■ **Given passage**:
R/state_to_trajectory.R
In ecoregime: Analysis of Ecological Dynamic Regimes

Documented in state_to_trajectory

#' Position of a state with respect to a trajectory
#'
#' @description
#' Define the position of a state with respect to a reference trajectory based on
#' its distance from the trajectory and the length and direction of the trajectory.
#'
#' @param d Either a symmetric matrix or an object of class [`dist`] containing
#' the dissimilarities between each pair of states.
#' @param trajectories Vector indicating the trajectory or site to which each
#' state in `d` belongs.
#' @param states Vector of integers indicating the order of the states in `d` for
#' each trajectory (assign 1 if the state does not belong to any trajectory).
#' @param target_states Vector of integers indicating the indices in `trajectories`
#' and `states` of the ecological states for which their relative position will
#' be calculated.
#' @param reference Vector of the same class of `trajectories` or object of class
#' `RETRA` indicating the reference trajectory to calculate the relative position
#' of the `target_states`
#' @param method Method to calculate the distance and relative position of the
#' `target_states` and the `reference`. One of `"nearest_state"`, `"projection"`
#' or `"mixed"` (see Details).
#' @param coordStates Matrix containing the coordinates of each state (rows) and
#' axis (columns) of a metric ordination space (see Details)
#'
#' @return
#' The function `state_to_trajectory()` returns a data frame of four columns
#' including the `distance` and `relative_position` between the `target_state` and
#' the `reference`.
#' * Depending on the `method`, `distance` is calculated as the dissimilarity
#' between the `target_states` and their respective nearest state in the `reference`
#' or the dissimilarity to their projections onto the `reference`.
#' * The `relative_position` is a value that ranges between 0 (if the nearest
#' state or projected point coincides with the first `reference` state) and 1
#' (if the nearest state or projected point coincides with the last `reference`
#' state).
#'
#' @details
#' `state_to_trajectory()` can calculate the distance and relative position of
#' one or more `target_states` relative to a `reference` trajectory by three
#' different methods:
#' * `"nearest_state"` returns the dissimilarity of the `target_states` to the
#' nearest state of the `reference` trajectory (`distance`) and calculates the
#' relative position of the nearest state within the `reference`.
#' * `"projection"` returns the dissimilarity of the `target_states` to their
#' projection onto the `reference` trajectory and calculates the relative position
#' of the projected state within the `reference`. This method requires `d` to be
#' metric (i.e. to satisfy the triangle inequality). If `d` is not metric,
#' `state_to_trajectory()` calculates the Euclidean distance within a transformed
#' space generated through multidimensional scaling (Borg and Groenen, 2005). To
#' use the state coordinates in a different metric space, use the `coordStates`
#' argument. When the `target_states` cannot be projected onto any of the segments
#' forming the `reference` trajectory, `state_to_trajectory()` returns `NA` for
#' both `distance` and `relative_position`.

■ **Material provided**:
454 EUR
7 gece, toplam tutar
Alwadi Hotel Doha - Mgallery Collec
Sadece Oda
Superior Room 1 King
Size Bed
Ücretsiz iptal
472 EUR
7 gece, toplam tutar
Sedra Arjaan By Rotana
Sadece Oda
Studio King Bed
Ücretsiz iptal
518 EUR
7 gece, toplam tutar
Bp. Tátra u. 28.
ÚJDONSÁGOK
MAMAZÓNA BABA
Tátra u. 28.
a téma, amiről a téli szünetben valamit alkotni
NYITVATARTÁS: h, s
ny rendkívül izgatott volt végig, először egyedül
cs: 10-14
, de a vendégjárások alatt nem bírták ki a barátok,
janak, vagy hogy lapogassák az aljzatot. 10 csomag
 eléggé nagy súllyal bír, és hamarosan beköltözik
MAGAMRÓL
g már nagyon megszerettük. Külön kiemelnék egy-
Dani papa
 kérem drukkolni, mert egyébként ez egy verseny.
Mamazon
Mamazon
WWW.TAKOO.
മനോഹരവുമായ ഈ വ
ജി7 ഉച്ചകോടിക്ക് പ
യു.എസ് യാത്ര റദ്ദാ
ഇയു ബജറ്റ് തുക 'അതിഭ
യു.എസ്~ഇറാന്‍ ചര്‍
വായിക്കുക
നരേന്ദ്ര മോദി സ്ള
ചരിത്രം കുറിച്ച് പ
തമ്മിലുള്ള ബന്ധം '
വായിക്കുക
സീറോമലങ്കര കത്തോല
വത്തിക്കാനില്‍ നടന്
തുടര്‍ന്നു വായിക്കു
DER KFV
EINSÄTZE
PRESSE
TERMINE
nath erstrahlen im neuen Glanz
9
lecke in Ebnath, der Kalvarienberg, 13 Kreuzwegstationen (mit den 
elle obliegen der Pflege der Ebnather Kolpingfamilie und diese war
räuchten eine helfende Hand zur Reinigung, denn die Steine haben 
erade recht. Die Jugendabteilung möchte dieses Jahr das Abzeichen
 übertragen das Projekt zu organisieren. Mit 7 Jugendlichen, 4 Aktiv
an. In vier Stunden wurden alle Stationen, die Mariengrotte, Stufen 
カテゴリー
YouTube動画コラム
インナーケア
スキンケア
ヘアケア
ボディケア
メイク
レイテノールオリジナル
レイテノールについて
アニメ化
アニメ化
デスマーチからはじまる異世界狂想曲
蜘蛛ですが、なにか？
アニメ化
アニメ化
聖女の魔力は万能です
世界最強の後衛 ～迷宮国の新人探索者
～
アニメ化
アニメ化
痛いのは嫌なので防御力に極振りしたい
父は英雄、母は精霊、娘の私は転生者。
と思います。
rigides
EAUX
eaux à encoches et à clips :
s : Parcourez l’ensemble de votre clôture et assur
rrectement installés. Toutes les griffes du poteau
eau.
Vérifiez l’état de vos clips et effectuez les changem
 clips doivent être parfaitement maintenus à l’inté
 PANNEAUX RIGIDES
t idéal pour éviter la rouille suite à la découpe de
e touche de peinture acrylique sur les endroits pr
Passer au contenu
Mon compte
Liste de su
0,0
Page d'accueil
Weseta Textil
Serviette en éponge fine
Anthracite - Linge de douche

■ **Directions**:
A) In the state_to_trajectory documentation, what does the function return for both `distance` and `relative_position` when the target states cannot be projected onto any segment of the reference trajectory?
B) Rewrite the rows starting at the first one and ending at the line that contains "സീറോമലങ്കര കത്തോല", replacing "toplam tutar" with "toplam fiyat" and leaving everything else unchanged.

■ **Responses in order**:
A) `NA`

B)
454 EUR
7 gece, toplam fiyat
Alwadi Hotel Doha - Mgallery Collec
Sadece Oda
Superior Room 1 King
Size Bed
Ücretsiz iptal
472 EUR
7 gece, toplam fiyat
Sedra Arjaan By Rotana
Sadece Oda
Studio King Bed
Ücretsiz iptal
518 EUR
7 gece, toplam fiyat
Bp. Tátra u. 28.
ÚJDONSÁGOK
MAMAZÓNA BABA
Tátra u. 28.
a téma, amiről a téli szünetben valamit alkotni
NYITVATARTÁS: h, s
ny rendkívül izgatott volt végig, először egyedül
cs: 10-14
, de a vendégjárások alatt nem bírták ki a barátok,
janak, vagy hogy lapogassák az aljzatot. 10 csomag
 eléggé nagy súllyal bír, és hamarosan beköltözik
MAGAMRÓL
g már nagyon megszerettük. Külön kiemelnék egy-
Dani papa
 kérem drukkolni, mert egyébként ez egy verseny.
Mamazon
Mamazon
WWW.TAKOO.
മനോഹരവുമായ ഈ വ
ജി7 ഉച്ചകോടിക്ക് പ
യു.എസ് യാത്ര റദ്ദാ
ഇയു ബജറ്റ് തുക 'അതിഭ
യു.എസ്~ഇറാന്‍ ചര്‍
വായിക്കുക
നരേന്ദ്ര മോദി സ്ള
ചരിത്രം കുറിച്ച് പ
തമ്മിലുള്ള ബന്ധം '
വായിക്കുക
സീറോമലങ്കര കത്തോല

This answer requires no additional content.